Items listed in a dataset
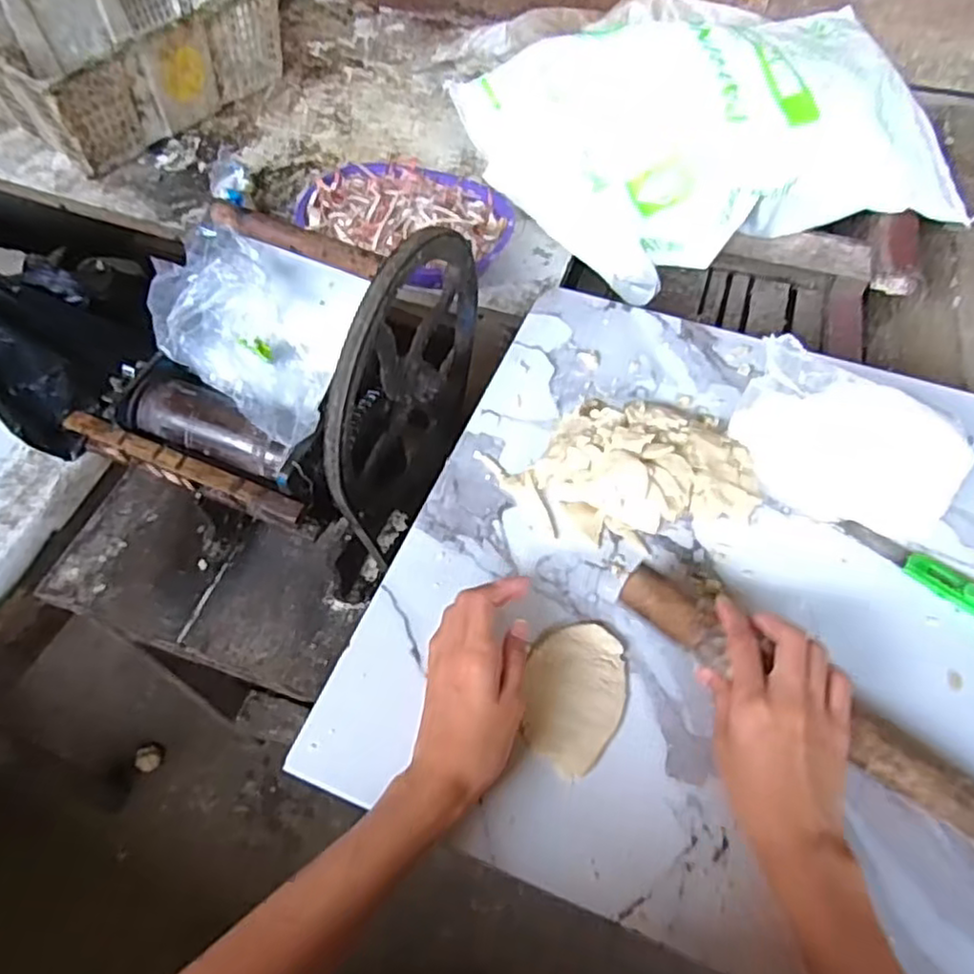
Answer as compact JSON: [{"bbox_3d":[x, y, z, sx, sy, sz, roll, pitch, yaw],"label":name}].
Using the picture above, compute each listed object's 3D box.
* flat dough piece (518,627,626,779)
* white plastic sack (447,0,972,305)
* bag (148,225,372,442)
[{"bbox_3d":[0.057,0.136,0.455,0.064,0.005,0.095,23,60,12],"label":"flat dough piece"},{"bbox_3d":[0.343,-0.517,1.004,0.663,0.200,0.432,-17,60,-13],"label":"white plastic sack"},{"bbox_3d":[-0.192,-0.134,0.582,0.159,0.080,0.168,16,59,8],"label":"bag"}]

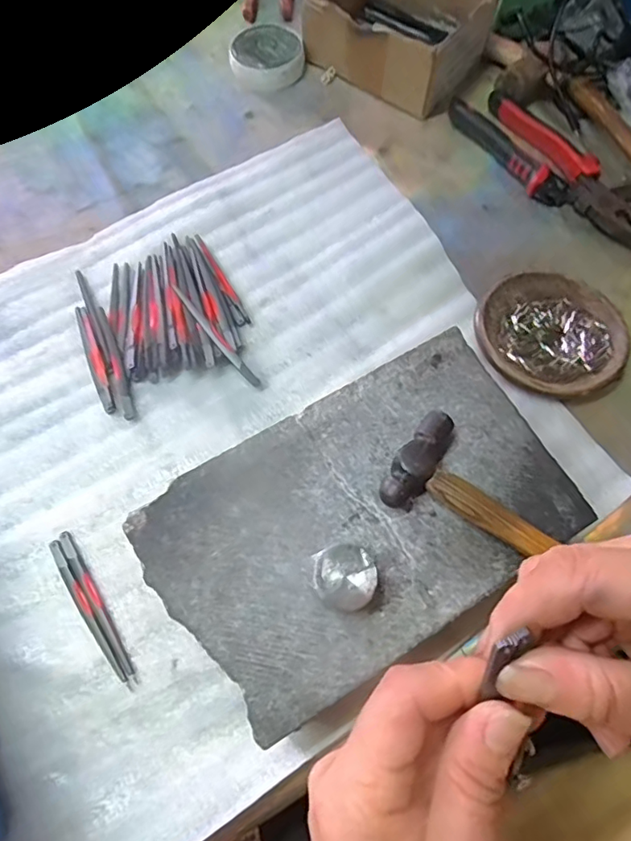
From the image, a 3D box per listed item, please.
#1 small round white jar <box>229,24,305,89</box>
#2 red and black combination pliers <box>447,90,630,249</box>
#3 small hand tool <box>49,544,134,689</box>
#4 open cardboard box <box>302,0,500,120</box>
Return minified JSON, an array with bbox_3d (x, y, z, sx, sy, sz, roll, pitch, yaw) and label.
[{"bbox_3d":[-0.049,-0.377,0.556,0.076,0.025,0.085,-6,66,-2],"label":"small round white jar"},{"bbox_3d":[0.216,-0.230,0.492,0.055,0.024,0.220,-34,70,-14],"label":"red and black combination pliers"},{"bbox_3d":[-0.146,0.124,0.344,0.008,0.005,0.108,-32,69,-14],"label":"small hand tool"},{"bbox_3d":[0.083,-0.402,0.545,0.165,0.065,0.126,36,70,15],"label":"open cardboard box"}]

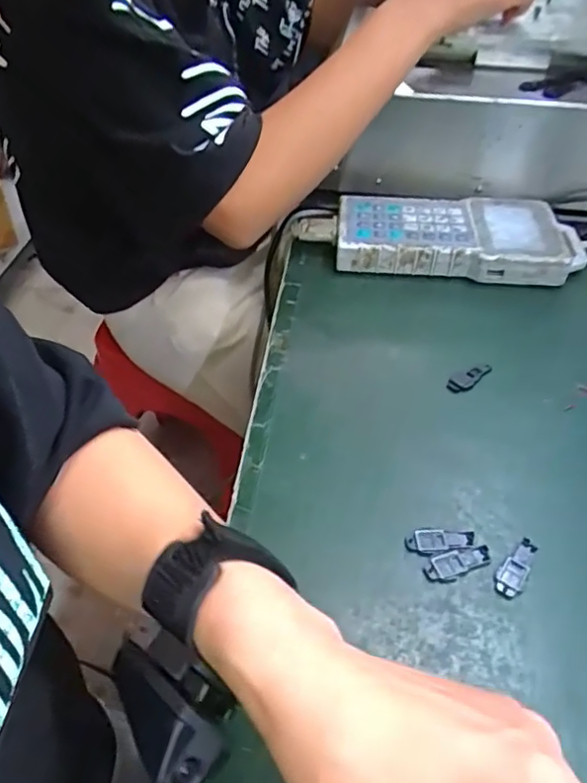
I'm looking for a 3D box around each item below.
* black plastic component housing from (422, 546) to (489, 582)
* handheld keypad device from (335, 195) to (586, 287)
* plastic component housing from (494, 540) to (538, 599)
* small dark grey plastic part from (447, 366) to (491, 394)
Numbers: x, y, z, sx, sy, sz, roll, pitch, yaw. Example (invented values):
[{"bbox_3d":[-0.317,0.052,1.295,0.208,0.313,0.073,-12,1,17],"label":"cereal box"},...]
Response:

--

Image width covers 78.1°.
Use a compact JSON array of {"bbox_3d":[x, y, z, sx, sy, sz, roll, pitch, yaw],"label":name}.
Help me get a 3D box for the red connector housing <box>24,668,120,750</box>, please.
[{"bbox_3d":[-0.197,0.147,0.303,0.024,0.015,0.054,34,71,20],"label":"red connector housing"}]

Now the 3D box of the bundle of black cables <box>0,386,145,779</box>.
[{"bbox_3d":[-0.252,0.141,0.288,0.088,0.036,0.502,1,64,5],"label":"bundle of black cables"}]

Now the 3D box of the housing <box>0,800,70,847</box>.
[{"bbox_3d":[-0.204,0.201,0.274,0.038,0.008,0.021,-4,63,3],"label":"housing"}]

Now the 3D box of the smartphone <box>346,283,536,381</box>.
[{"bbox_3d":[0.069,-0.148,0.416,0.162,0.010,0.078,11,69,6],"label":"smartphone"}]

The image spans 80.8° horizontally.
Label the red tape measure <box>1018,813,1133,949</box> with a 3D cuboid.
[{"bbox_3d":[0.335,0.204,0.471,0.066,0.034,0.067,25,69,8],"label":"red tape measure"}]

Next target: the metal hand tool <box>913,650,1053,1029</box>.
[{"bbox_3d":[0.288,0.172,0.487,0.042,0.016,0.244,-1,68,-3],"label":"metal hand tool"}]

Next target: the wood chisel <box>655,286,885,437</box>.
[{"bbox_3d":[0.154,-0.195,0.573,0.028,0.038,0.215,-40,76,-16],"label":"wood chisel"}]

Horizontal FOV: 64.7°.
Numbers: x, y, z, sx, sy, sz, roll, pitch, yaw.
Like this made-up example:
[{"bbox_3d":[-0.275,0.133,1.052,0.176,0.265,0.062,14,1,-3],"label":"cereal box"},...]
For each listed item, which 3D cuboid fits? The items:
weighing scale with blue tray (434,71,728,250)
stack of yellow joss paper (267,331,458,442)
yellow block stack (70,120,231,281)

Exercise prompt -
What belongs in the answer is each line above from the line with "Answer as compact" to the line with "#4 open cardboard", inclusive, reproduced exactly and free of pictures.

Exercise solution -
Answer as compact JSON: [{"bbox_3d":[x, y, z, sx, sy, sz, roll, pitch, yaw],"label":name}].
Using the picture above, compute each listed object's 3D box.
* flat dough piece (518,627,626,779)
* white plastic sack (447,0,972,305)
* bag (148,225,372,442)
[{"bbox_3d":[0.057,0.136,0.455,0.064,0.005,0.095,23,60,12],"label":"flat dough piece"},{"bbox_3d":[0.343,-0.517,1.004,0.663,0.200,0.432,-17,60,-13],"label":"white plastic sack"},{"bbox_3d":[-0.192,-0.134,0.582,0.159,0.080,0.168,16,59,8],"label":"bag"}]

From the image, a 3D box per listed item, please.
#1 small round white jar <box>229,24,305,89</box>
#2 red and black combination pliers <box>447,90,630,249</box>
#3 small hand tool <box>49,544,134,689</box>
#4 open cardboard box <box>302,0,500,120</box>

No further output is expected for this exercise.